EIGHT YOUNG PERFORMERS living with mental health challenges from across the country joined Academy Award winner Goldie Hawn last month for a celebration of resilience. The event was part of the Substance Abuse and Mental Health Services Administration’s “HEAR ME NOW: A Celebration of Resiliency through the Performing Arts” commemoration of National Children’s Mental Health Awareness Day, which took place at the Harman Center for the Arts in Washington, DC. Hawn received the SAMHSA Special Recognition Award for her work to increase public understanding of the role mental health plays in the total well-being of children and youth through her non-profit foundation, The Hawn Foundation. SAMHSA presented the award at the national Awareness Day event that was co-hosted by “Twilight’s” Solomon Trimble and Sabrina Bryan of Disney’s “The Cheetah Girls.” National Children’s Mental Health Awareness Day is SAMHSA’s annual demonstration of collaboration among numerous and diverse individuals, organizations, and agencies in the public and private sector working to provide greater access to community-based mental health services for children and youth with serious mental-health needs and their families.

HHS SECRETARY KATHLEEN SEBELIUS last month welcomed Deputy Secretary Bill Corr and Indian Health Service Director Yvette Roubideaux, MD, to the Department of Health and Human Services. Corr and Roubideaux were confirmed unanimously by the Senate on May

6. Bill Corr most recently served as executive director of the Campaign for Tobacco-Free Kids. Previously, Corr served for 12 years as counsel to the U.S. House of Representatives’ Subcommittee on Health and the Environment. Additionally, Corr served as Chief of Staff for the Department of Health and Human Services. Corr is a graduate of the University of Virginia and the Vanderbilt University School of Law. Dr. Yvette Roubideaux served most recently as an Assistant Professor in the Department of Family & Community Medicine at the University of Arizona College of Medicine. She has conducted extensive research on American Indian health issues, with a focus on diabetes in American Indians/Alaska Natives and Indian health policy. Roubideaux previously worked in the Indian Health Service as a medical officer and clinical director on the San Carlos Indian Reservation and in the Gila River Indian Community.

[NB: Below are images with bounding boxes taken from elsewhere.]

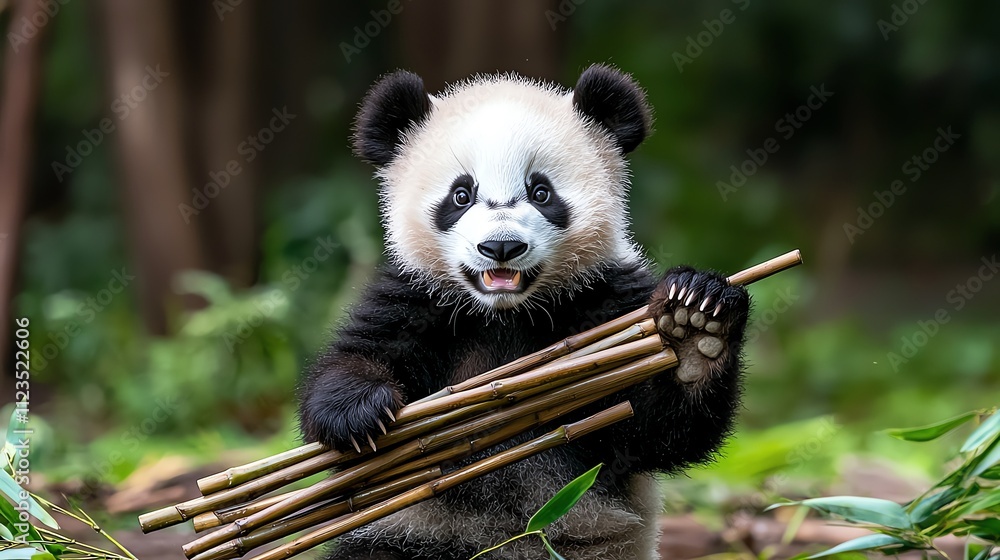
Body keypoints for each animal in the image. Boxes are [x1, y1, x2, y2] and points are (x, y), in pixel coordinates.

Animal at [299, 65, 750, 560]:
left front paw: (694, 328)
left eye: (540, 192)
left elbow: (657, 430)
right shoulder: (417, 298)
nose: (501, 247)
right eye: (461, 195)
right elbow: (352, 365)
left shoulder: (608, 299)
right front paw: (361, 412)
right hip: (413, 535)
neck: (506, 313)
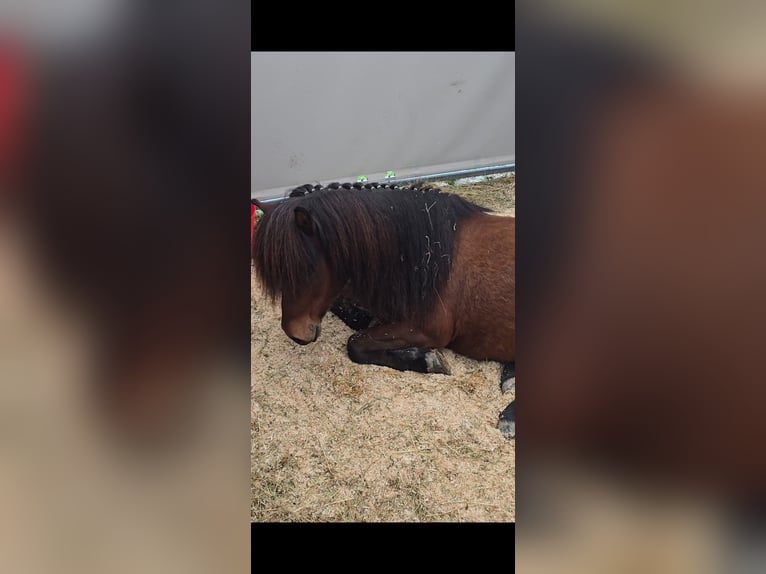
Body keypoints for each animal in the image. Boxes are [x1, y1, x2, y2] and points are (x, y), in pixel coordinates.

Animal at [252, 181, 515, 434]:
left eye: (305, 269)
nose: (295, 334)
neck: (430, 256)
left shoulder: (428, 330)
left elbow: (354, 344)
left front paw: (428, 359)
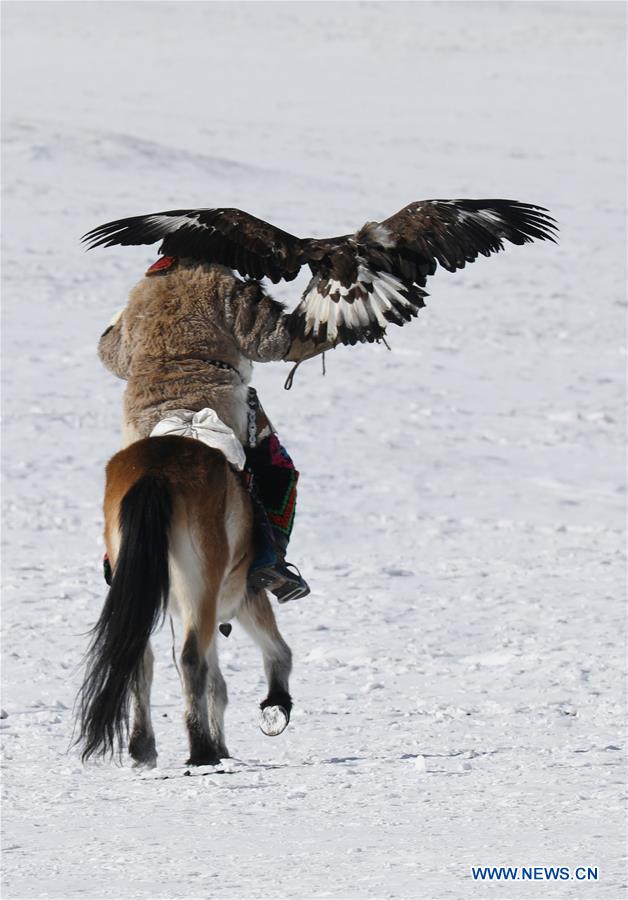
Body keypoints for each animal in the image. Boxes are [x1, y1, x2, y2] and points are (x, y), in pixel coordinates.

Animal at [77, 434, 294, 768]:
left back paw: (144, 748)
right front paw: (276, 705)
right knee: (191, 659)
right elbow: (277, 651)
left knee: (141, 659)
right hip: (202, 588)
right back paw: (202, 751)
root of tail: (155, 472)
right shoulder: (244, 597)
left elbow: (217, 683)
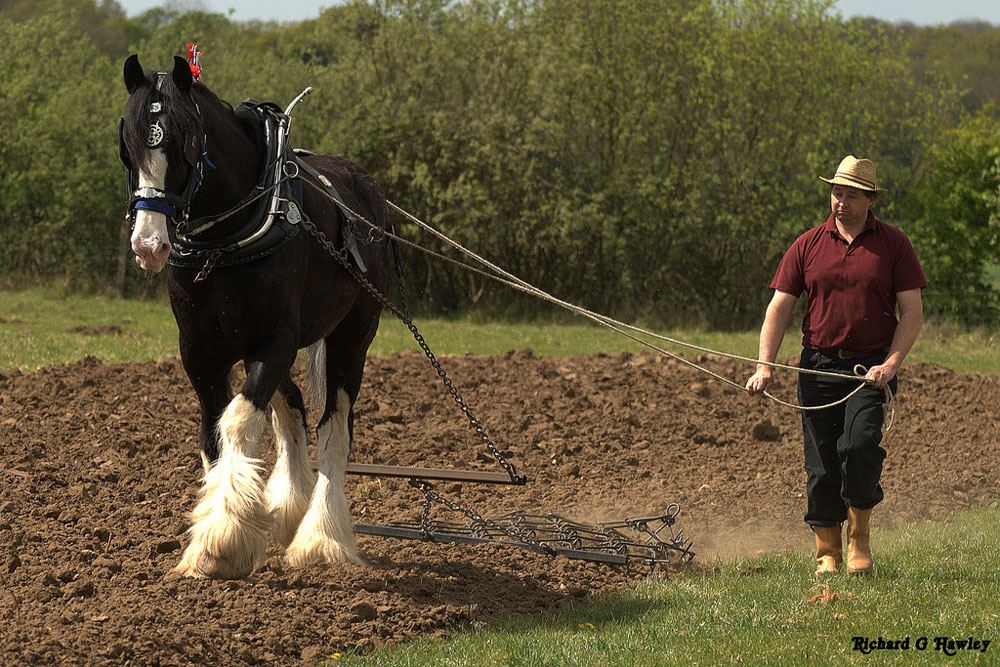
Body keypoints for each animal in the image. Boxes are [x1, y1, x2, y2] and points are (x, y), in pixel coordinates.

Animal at [121, 54, 390, 580]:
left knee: (334, 425)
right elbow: (213, 434)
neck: (223, 244)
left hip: (352, 336)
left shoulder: (276, 341)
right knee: (293, 409)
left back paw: (322, 537)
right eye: (128, 144)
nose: (149, 245)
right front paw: (216, 536)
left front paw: (223, 541)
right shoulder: (200, 353)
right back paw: (288, 510)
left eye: (187, 143)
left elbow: (241, 422)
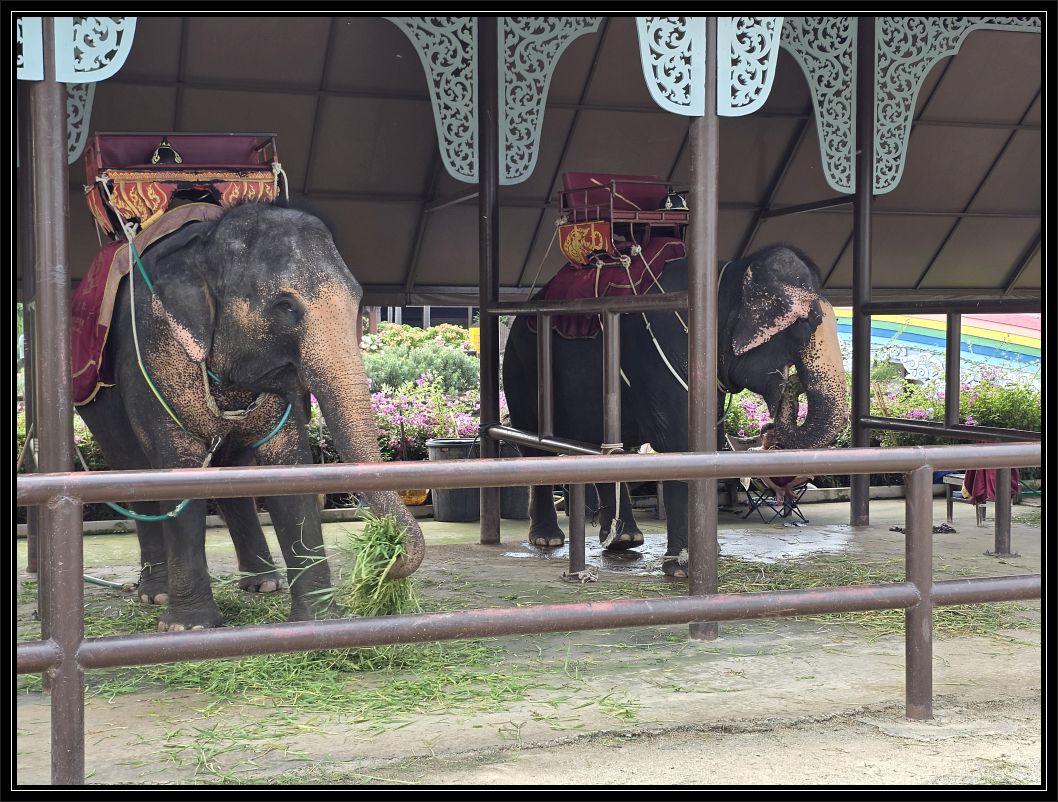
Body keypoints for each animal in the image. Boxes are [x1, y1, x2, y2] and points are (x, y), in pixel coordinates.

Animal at [76, 201, 425, 631]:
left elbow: (288, 466)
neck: (206, 243)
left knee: (234, 474)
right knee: (132, 471)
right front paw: (189, 627)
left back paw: (263, 584)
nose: (385, 562)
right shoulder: (155, 357)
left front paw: (319, 620)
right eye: (285, 306)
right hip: (97, 400)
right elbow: (178, 469)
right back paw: (155, 594)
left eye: (360, 299)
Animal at [501, 245, 849, 577]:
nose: (791, 386)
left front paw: (710, 554)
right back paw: (548, 540)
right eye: (803, 326)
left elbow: (710, 444)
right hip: (518, 365)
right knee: (533, 447)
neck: (726, 275)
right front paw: (683, 568)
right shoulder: (669, 348)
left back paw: (624, 539)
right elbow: (681, 445)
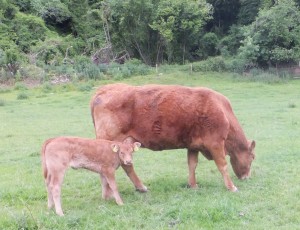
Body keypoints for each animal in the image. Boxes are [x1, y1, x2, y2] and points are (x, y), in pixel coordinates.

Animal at [89, 84, 255, 192]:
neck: (222, 110)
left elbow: (192, 164)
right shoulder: (215, 143)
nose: (247, 177)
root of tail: (104, 89)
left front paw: (193, 185)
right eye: (253, 157)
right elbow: (222, 165)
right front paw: (232, 187)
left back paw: (140, 187)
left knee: (127, 165)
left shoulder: (193, 145)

THE LONGEST U.S. STUDY OF PEOPLE WITH HIV/AIDS was honored at a 25th anniversary commemoration on May 12 at the Carnegie Institution for Science in Washington, DC. The Multicenter AIDS Cohort Study (MACS) has significantly contributed to the scientifi c understanding of HIV, AIDS, and the effects of antiretroviral therapy through more than 1,000 publications, many of which have guided public health policy and the clinical care of people with HIV. MACS investigators prospectively study the natural and treated history of HIV infection in thousands of homosexual and bisexual men at sites in Baltimore, Chicago, Pittsburgh, and Los Angeles. A key characteristic of the MACS is its 25 years of behavioral and biological data and specimens from men who have sex with men, before and after they became infected with HIV, before and after they were diagnosed with AIDS, and before and after they began highly active antiretroviral therapy—along with data from a control group of same-aged, HIV-free men who have sex with men. Comparing these before-and-after specimens and data from HIV-infected and uninfected individuals has yielded numerous seminal discoveries.

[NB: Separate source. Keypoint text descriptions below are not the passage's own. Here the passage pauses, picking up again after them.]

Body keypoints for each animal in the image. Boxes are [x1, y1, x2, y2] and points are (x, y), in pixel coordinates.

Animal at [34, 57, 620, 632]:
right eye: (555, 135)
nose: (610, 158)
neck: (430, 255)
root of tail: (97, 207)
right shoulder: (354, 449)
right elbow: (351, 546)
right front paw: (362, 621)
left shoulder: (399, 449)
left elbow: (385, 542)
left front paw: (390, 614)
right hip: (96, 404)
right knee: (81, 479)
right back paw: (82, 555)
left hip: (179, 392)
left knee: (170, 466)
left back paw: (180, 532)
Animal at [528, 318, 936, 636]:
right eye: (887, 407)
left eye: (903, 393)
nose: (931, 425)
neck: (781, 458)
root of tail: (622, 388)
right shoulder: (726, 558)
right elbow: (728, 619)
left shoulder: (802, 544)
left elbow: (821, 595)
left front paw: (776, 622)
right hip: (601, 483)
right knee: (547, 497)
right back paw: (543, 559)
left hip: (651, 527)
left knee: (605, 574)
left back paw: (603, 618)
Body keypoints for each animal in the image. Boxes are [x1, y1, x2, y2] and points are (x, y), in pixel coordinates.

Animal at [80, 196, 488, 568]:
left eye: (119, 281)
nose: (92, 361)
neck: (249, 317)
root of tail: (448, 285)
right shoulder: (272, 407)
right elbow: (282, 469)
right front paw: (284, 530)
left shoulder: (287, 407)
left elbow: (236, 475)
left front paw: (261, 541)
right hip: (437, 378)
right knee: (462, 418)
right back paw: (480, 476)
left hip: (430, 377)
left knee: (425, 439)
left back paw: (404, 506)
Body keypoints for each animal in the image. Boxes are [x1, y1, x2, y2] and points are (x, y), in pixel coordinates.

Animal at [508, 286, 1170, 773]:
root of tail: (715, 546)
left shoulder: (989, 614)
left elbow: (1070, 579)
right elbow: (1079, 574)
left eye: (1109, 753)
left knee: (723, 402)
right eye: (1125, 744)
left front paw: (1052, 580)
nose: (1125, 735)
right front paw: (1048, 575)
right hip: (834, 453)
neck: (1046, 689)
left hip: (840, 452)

THE NIH ADVISORY COMMITTEE on Research on Women’s Health of the Office of Research on Women’s Health announced the appointment of five new members last month: Margery L.S. Gass, MD, Paula Adina Johnson, MD, Jeanne Craig Sinkford, DDS, Farida Sohrabji, PhD, and Gary E. Striker, MD. The committee advises the ORWH on appropriate research activities to be undertaken by the national research institutes with respect to research on women’s health, research on sex/gender differences in clinical trials, and research on women’s health conditions that requires an interdisciplinary approach. The committee members are actively involved in reviewing NIH women’s health research priorities, the women’s health research portfolio for NIH, career development, and the inclusion of women and minorities in clinical research. The committee is composed of up to 18 members who are appointed by the NIH director.